=== YOUR TASKS ===
[a] In the Los Rayos Tapatío profile, copy word for word the passage that begins with the words containing "Los Rayos Tapatío (Spanish" and ends with "Mexican Regional promotions.".
[b] Translate this sentence from the Los Rayos Tapatío profile into Spanish: "The team is the longest, continuously active tag team in Mexico today, possibly in professional wrestling in general."

=== TEXT EXCERPT ===

Tag team
- Members: Rayo Tapatío I Rayo Tapatío II
- Name: Los Rayos Tapatío
- Billed heights: 1.72 m (5 ft 7+1⁄2 in) (Rayo Tapatío I) 1.78 m (5 ft 10 in) (Rayo Tapatío II)
- Combined billed weight: 76 kg (168 lb) (Rayo Tapatío I) 87 kg (192 lb) (Rayo Tapatío II) 163 kg (359 lb) (Combined)
- Billed from: Guadalajara, Mexico
- Debut: February 18, 1983 (Rayo Tapatío I) October 16, 1988 (Rayo Tapatío II) 1990–1991 (Los Rayos Tapatío)

= Los Rayos Tapatío =

Professional wrestling tag team

Los Rayos Tapatío (Spanish for "The Lightning bolts from Guadalajara") is a Mexican sibling professional wrestling tag team consisting of Jesús González Monroy and Víctor Manuel González Monroy, better known under their ring names Rayo Tapatío I and Rayo Tapatío II. The team is the longest, continuously active tag team in Mexico today, possibly in professional wrestling in general. Los Rayos Tapatío worked for many years for the Mexican professional wrestling promotion Consejo Mundial de Lucha Libre (CMLL) portraying both rudos ("Bad guys") and tecnico ("Good guy") wrestling characters. They originally worked for the now defunct Universal Wrestling Association (UWA) and now primarily works for various Mexican Regional promotions.

=== SUPPLIED MATERIAL ===
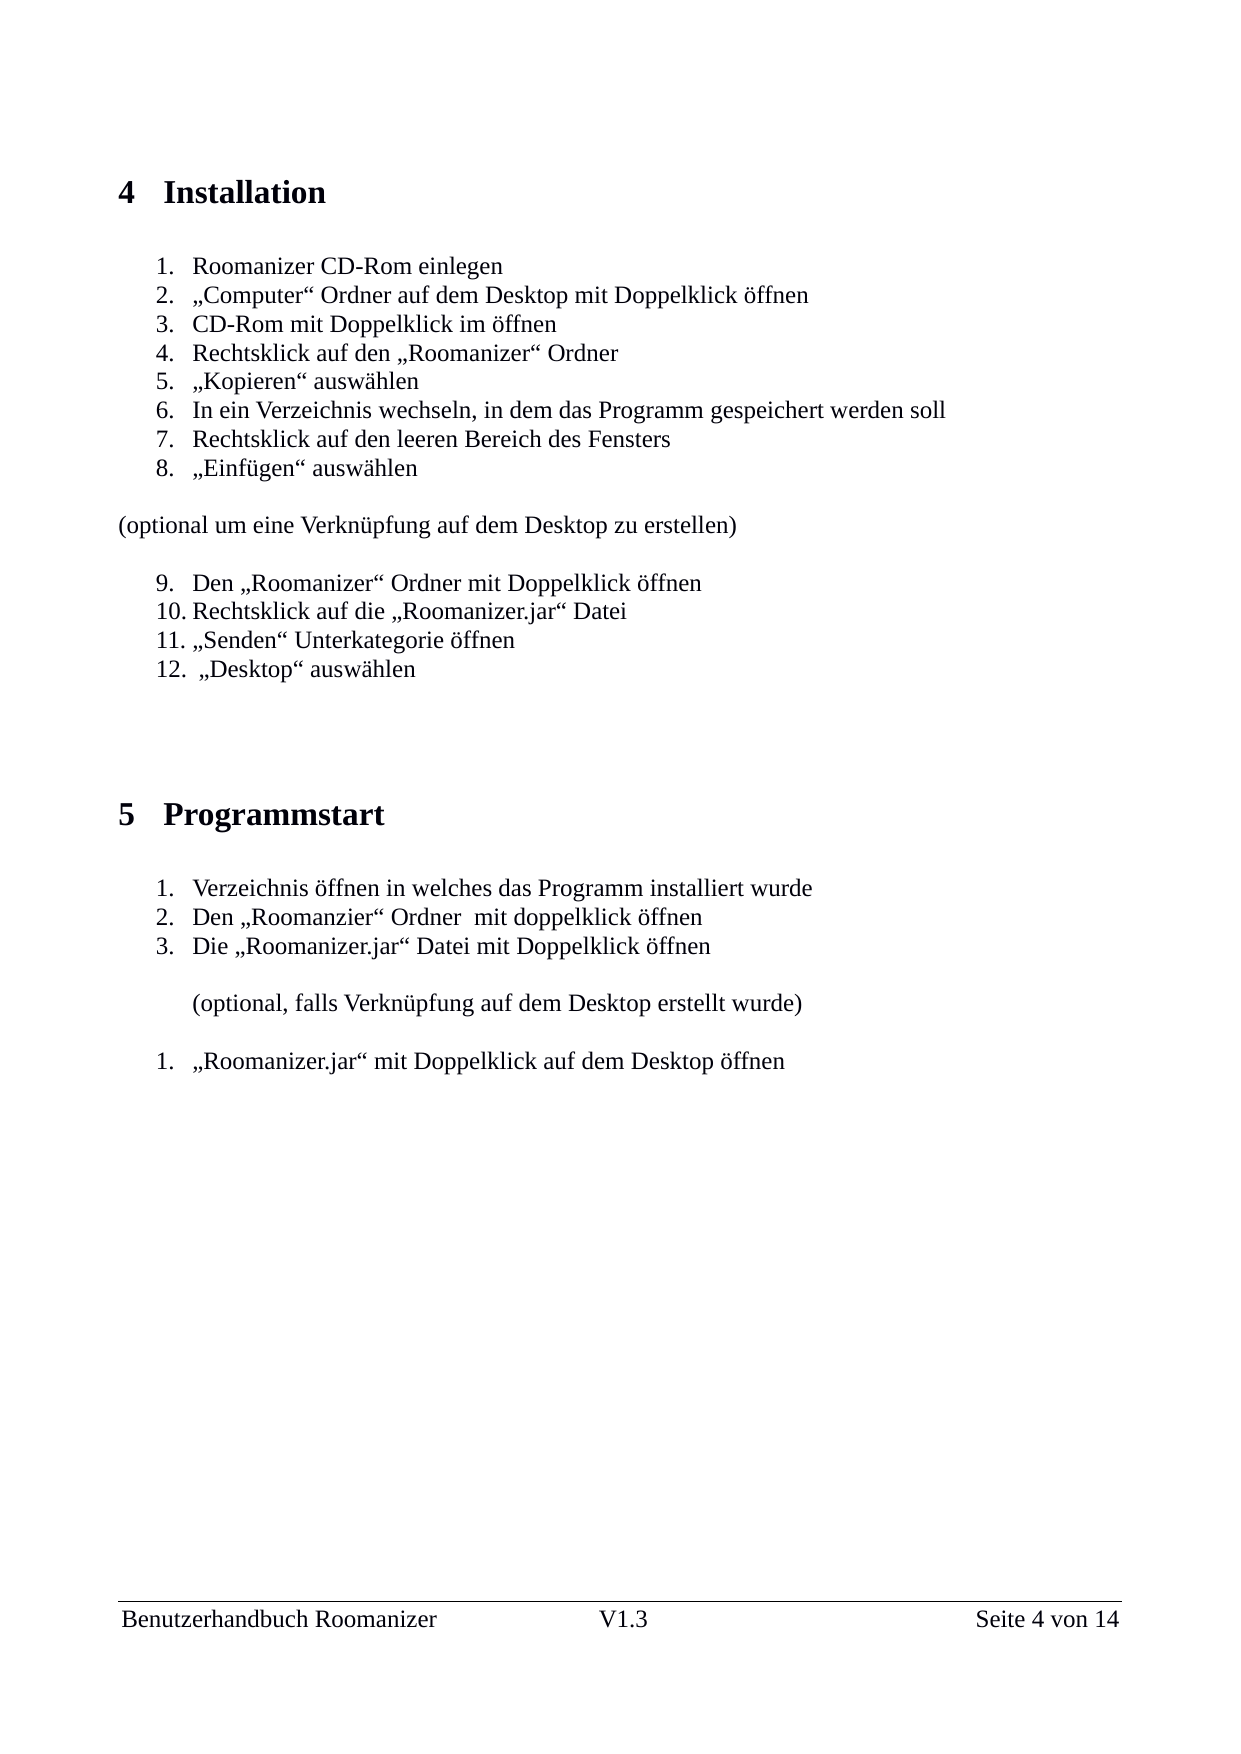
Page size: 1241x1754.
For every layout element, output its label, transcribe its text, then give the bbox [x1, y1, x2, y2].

list Die „Roomanizer.jar“ Datei mit Doppelklick öffnen [156, 931, 1122, 960]
subtitle 4 Installation [118, 172, 1122, 210]
list Verzeichnis öffnen in welches das Programm installiert wurde [156, 873, 1122, 902]
list Rechtsklick auf die „Roomanizer.jar“ Datei [156, 596, 1122, 625]
list „Desktop“ auswählen [156, 654, 1122, 683]
list „Computer“ Ordner auf dem Desktop mit Doppelklick öffnen [156, 280, 1122, 309]
text (optional um eine Verknüpfung auf dem Desktop zu erstellen) [118, 510, 1122, 539]
list „Kopieren“ auswählen [156, 366, 1122, 395]
subtitle 5 Programmstart [118, 794, 1122, 832]
list „Senden“ Unterkategorie öffnen [156, 625, 1122, 654]
list „Roomanizer.jar“ mit Doppelklick auf dem Desktop öffnen [156, 1046, 1122, 1075]
list Roomanizer CD-Rom einlegen [156, 251, 1122, 280]
list CD-Rom mit Doppelklick im öffnen [156, 309, 1122, 338]
list Den „Roomanzier“ Ordner mit doppelklick öffnen [156, 902, 1122, 931]
list Den „Roomanizer“ Ordner mit Doppelklick öffnen [156, 568, 1122, 596]
list Rechtsklick auf den leeren Bereich des Fensters [156, 424, 1122, 453]
list „Einfügen“ auswählen [156, 453, 1122, 481]
list In ein Verzeichnis wechseln, in dem das Programm gespeichert werden soll [156, 395, 1122, 424]
list Rechtsklick auf den „Roomanizer“ Ordner [156, 338, 1122, 366]
text (optional, falls Verknüpfung auf dem Desktop erstellt wurde) [118, 988, 1122, 1017]
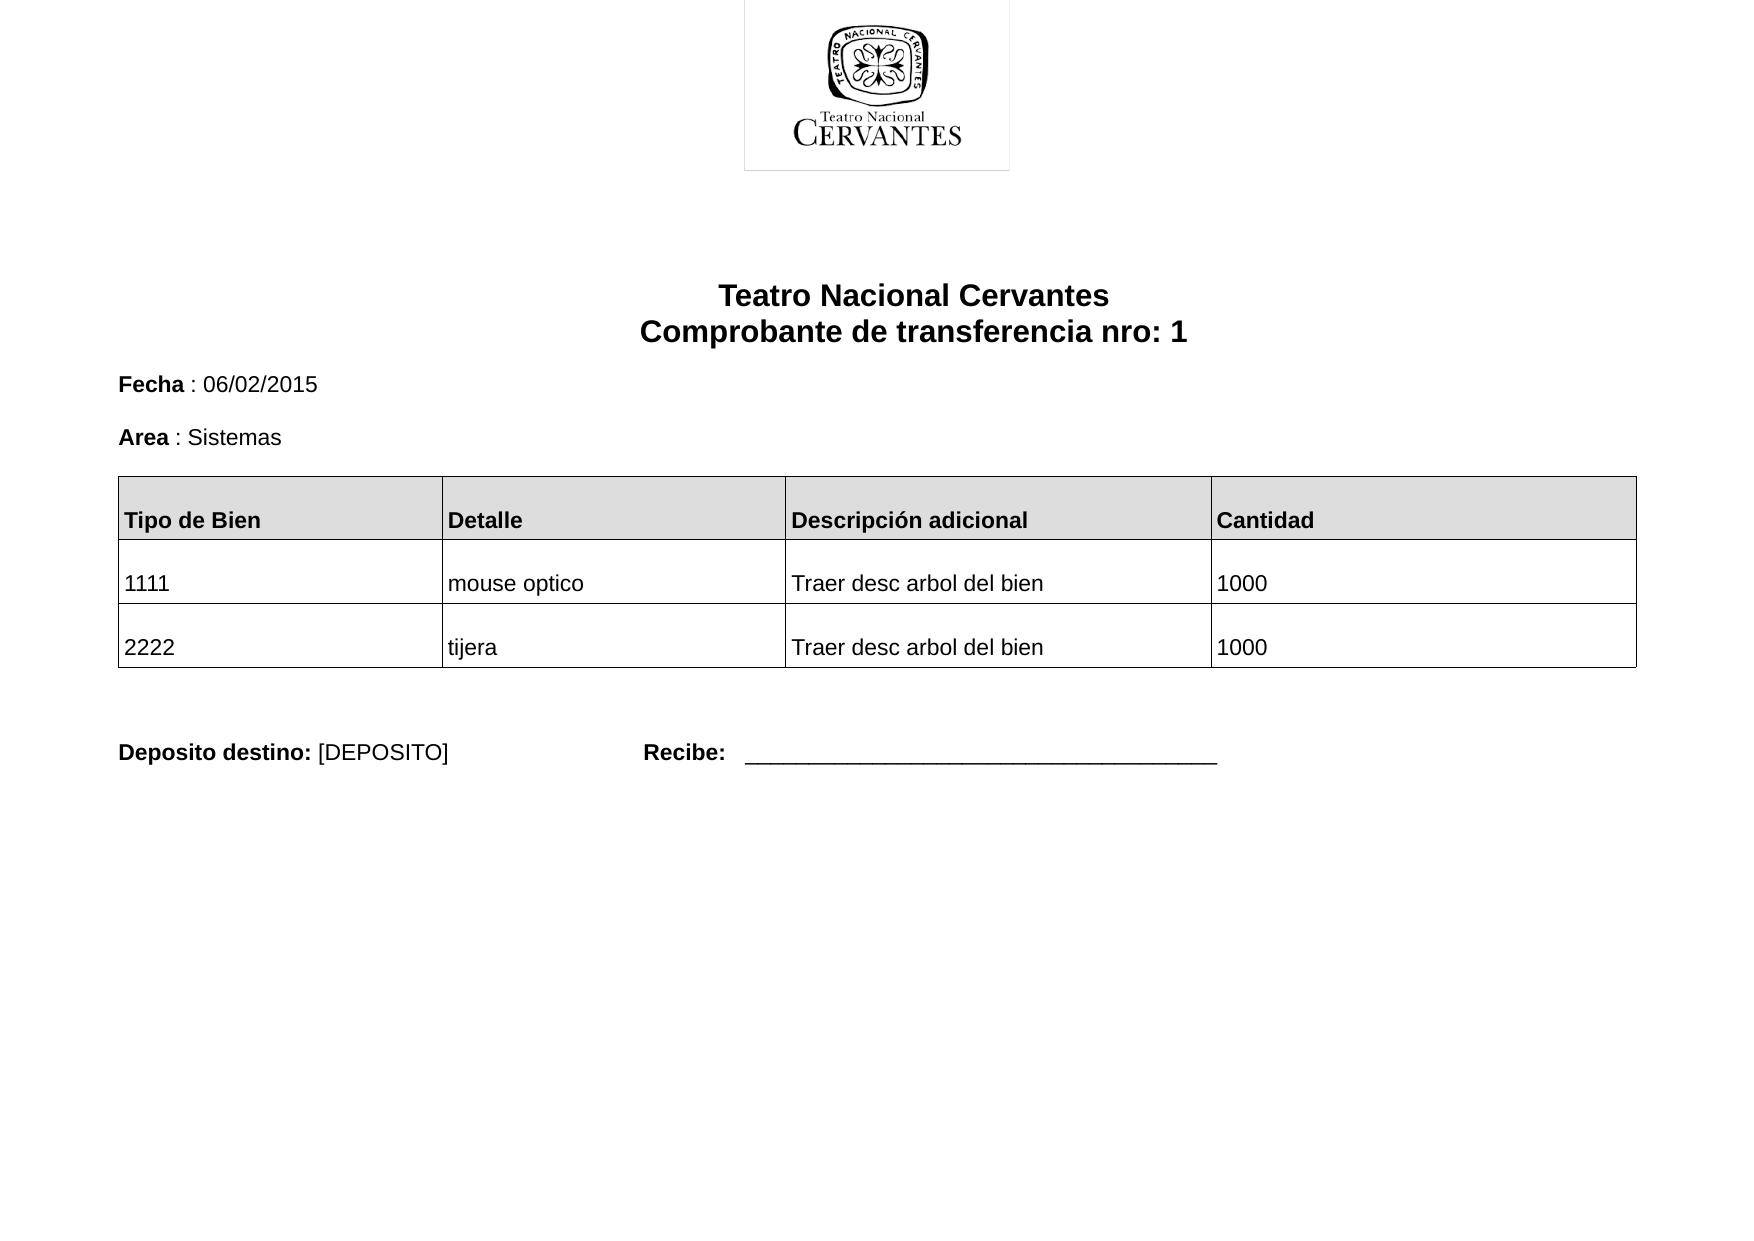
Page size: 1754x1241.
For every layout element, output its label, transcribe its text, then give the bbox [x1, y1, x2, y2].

=== ANSWERS TO THE EXERCISE ===
[a]
Los Rayos Tapatío (Spanish for "The Lightning bolts from Guadalajara") is a Mexican sibling professional wrestling tag team consisting of Jesús González Monroy and Víctor Manuel González Monroy, better known under their ring names Rayo Tapatío I and Rayo Tapatío II. The team is the longest, continuously active tag team in Mexico today, possibly in professional wrestling in general. Los Rayos Tapatío worked for many years for the Mexican professional wrestling promotion Consejo Mundial de Lucha Libre (CMLL) portraying both rudos ("Bad guys") and tecnico ("Good guy") wrestling characters. They originally worked for the now defunct Universal Wrestling Association (UWA) and now primarily works for various Mexican Regional promotions.

[b] El equipo es la pareja de lucha con más tiempo en actividad continua en México hoy en día, posiblemente en la lucha libre profesional en general.